8 days following CVB3 infection, heart and pancreas tissues of mice were collected, sectioned and subjected to HE staining. Heart sections were examined by two independent investigators in a blinded manner, and the severity of myocarditis was assessed by a previously described 0–4 scale [40], in which 0 =  no inflammation; 1 =  one to five distinct mononuclear inflammatory foci with involvement of 5% or less of the cross-sectional area; 2 =  more than five distinct mononuclear inflammatory foci, or involvement of over 5% but not over 20% of the cross-sectional area; 3 =  diffuse mononuclear inflammation involving over 20% of the area, without necrosis; and 4 =  diffuse inflammation with necrosis.

Intracellular staining

8 days following CVB3 infection, splenocytes (2×106/ml) were isolated and reactivated in vitro with 10 µg/ml of plate-bound anti-CD3 (eBioscience) and 2 µg/ml soluble anti-CD28 antibody (eBioscience) for 24 h. For the final 4 h, 1 µg/ml of GolgiStop (BD Pharmingen) was added. Cells were harvested and stained with FITC-conjugated anti-mouse CD4 or anti-mouse CD8 antibody (eBioscience), after washing the cells were fixed with fixation buffer (eBioscience) for 20 min at 4°C and permeabilized with permeabilization solution (eBioscience) for 20 min at room temperature, and then stained with PE-conjugated anti-mouse IFN-γ or anti-mouse IL-4 (eBioscience). The percentage of cytokine-secreting CD4+ or CD8+T cells was determined by flow cytometry using a FACScalibur instrument (Becton Dickinson).

Cytokine ELISA

Expressions of IFN-γ, IL-12, TNF-α, IL-4, IL-10 and IL-13 in the homogenized heart tissues were measured by ELISA assays (R&D, except IL-13 ELISA kit from eBioscience) following the manufacturers' instructions. In brief, plates were coated with diluted capture antibody (100 µl/well) and incubated overnight at 4°C. Samples and standards were added to triplicate wells and incubated at 37°C for 2 h. After washing, biotinylated detection antibody was added for 1 h, followed by 100 µl strepavidin conjugated horseradish peroxidase for 1 h at 37°C. TMB substrate (eBioscience) was added to each well. After 10 min, 50 µl of stop solution (2 N H2SO4) was added and absorbance was measured at 450 nm.
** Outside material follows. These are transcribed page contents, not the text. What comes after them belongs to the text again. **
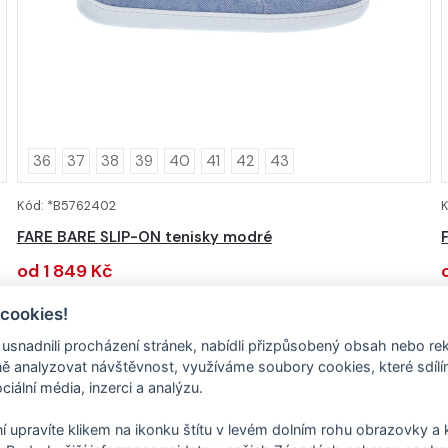
36
37
38
39
40
41
42
43
Kód: *B5762402
K
DETAIL
FARE BARE SLIP-ON tenisky modré
od 1 849 Kč
 cookies!
Textilní obuv
nadnili procházení stránek, nabídli přizpůsobený obsah nebo re
 analyzovat návštěvnost, využíváme soubory cookies, které sdíl
ciální média, inzerci a analýzu.
í upravíte klikem na ikonku štítu v levém dolním rohu obrazovky a k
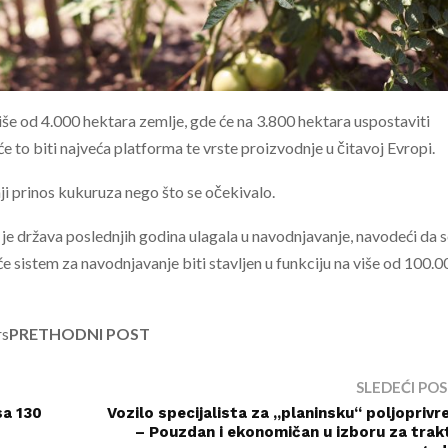
više od 4.000 hektara zemlje, gde će na 3.800 hektara uspostaviti
e to biti najveća platforma te vrste proizvodnje u čitavoj Evropi.
i prinos kukuruza nego što se očekivalo.
je država poslednjih godina ulagala u navodnjavanje, navodeći da 
će sistem za navodnjavanje biti stavljen u funkciju na više od 100.0
rs
PRETHODNI POST
SLEDEĆI PO
sa 130
Vozilo specijalista za „planinsku“ poljoprivr
– Pouzdan i ekonomičan u izboru za trak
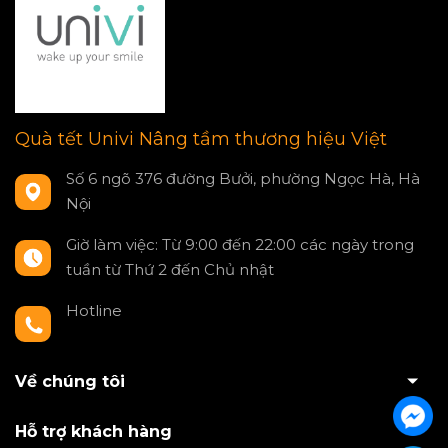
Quà tết Univi Nâng tầm thương hiệu Việt
Số 6 ngõ 376 đường Bưởi, phường Ngọc Hà, Hà
Nội
Giờ làm việc: Từ 9:00 đến 22:00 các ngày trong
tuần từ Thứ 2 đến Chủ nhật
Hotline
0797550980
Về chúng tôi
Hỗ trợ khách hàng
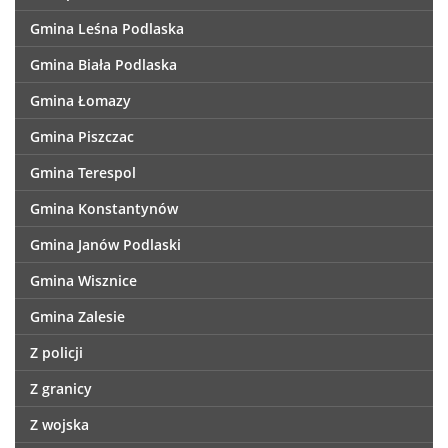
Gmina Leśna Podlaska
Gmina Biała Podlaska
Gmina Łomazy
Gmina Piszczac
Gmina Terespol
Gmina Konstantynów
Gmina Janów Podlaski
Gmina Wisznice
Gmina Zalesie
Z policji
Z granicy
Z wojska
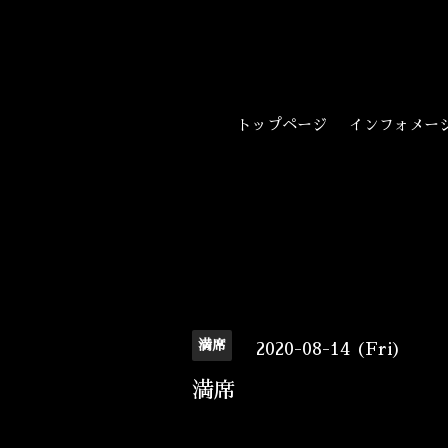
トップページ
インフォメー
満席
2020-08-14 (Fri)
満席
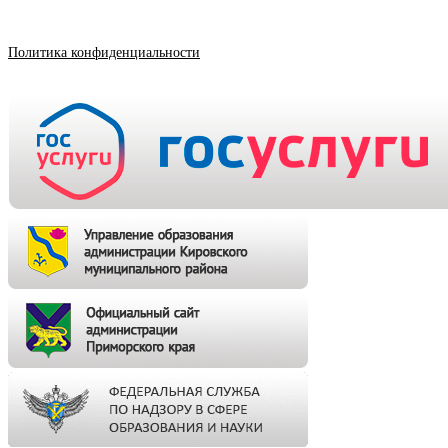
Политика конфиденциальности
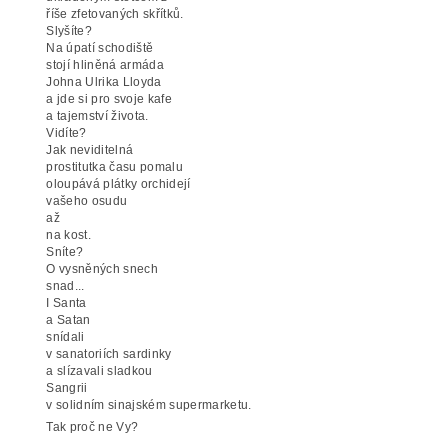
říše zfetovaných skřítků.
Slyšíte?
Na úpatí schodiště
stojí hliněná armáda
Johna Ulrika Lloyda
a jde si pro svoje kafe
a tajemství života.
Vidíte?
Jak neviditelná
prostitutka času pomalu
oloupává plátky orchidejí
vašeho osudu
až
na kost.
Sníte?
O vysněných snech
snad...
I Santa
a Satan
snídali
v sanatoriích sardinky
a slízavali sladkou
Sangrii
v solidním sinajském supermarketu.
Tak proč ne Vy?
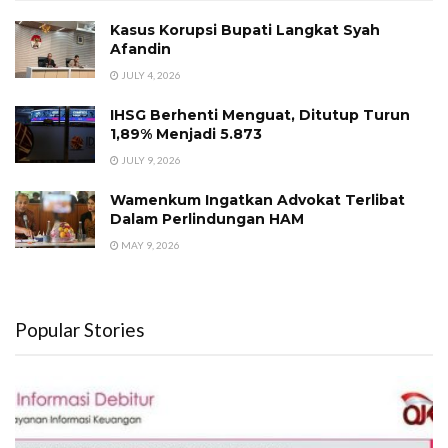
Kasus Korupsi Bupati Langkat Syah
Afandin
JULY 4, 2026
IHSG Berhenti Menguat, Ditutup Turun
1,89% Menjadi 5.873
JULY 9, 2026
Wamenkum Ingatkan Advokat Terlibat
Dalam Perlindungan HAM
MAY 9, 2026
Popular Stories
Quantization of tissue viral load

8 days after 103 TCID50 CVB3 infections, heart and pancreas tissues were collected, weighed and frozen at -70°C in 10% FBS-RPMI 1640 medium. Samples were later thawed, homogenized, serially diluted in 10-fold increments, and incubated on confluent Hela cell monolayer for 1 h at 37°C and 5% CO2 to allow virus attachment, and then incubated for 7 days to allow plaque formation. Viral titer was expressed as the mean PFU/100 mg tissue ± SD.

Statistical analysis

Data are shown as the mean ± SD. Statistical analysis of the data was performed using the GraphPad Prism (Version 4.0) statistical program. Means were compared using the Student's two-sample t-test. The survival rates of CVB3 infected mice were compared and analyzed with Kaplan-Meier plot. p<0.05 was considered statistically significant.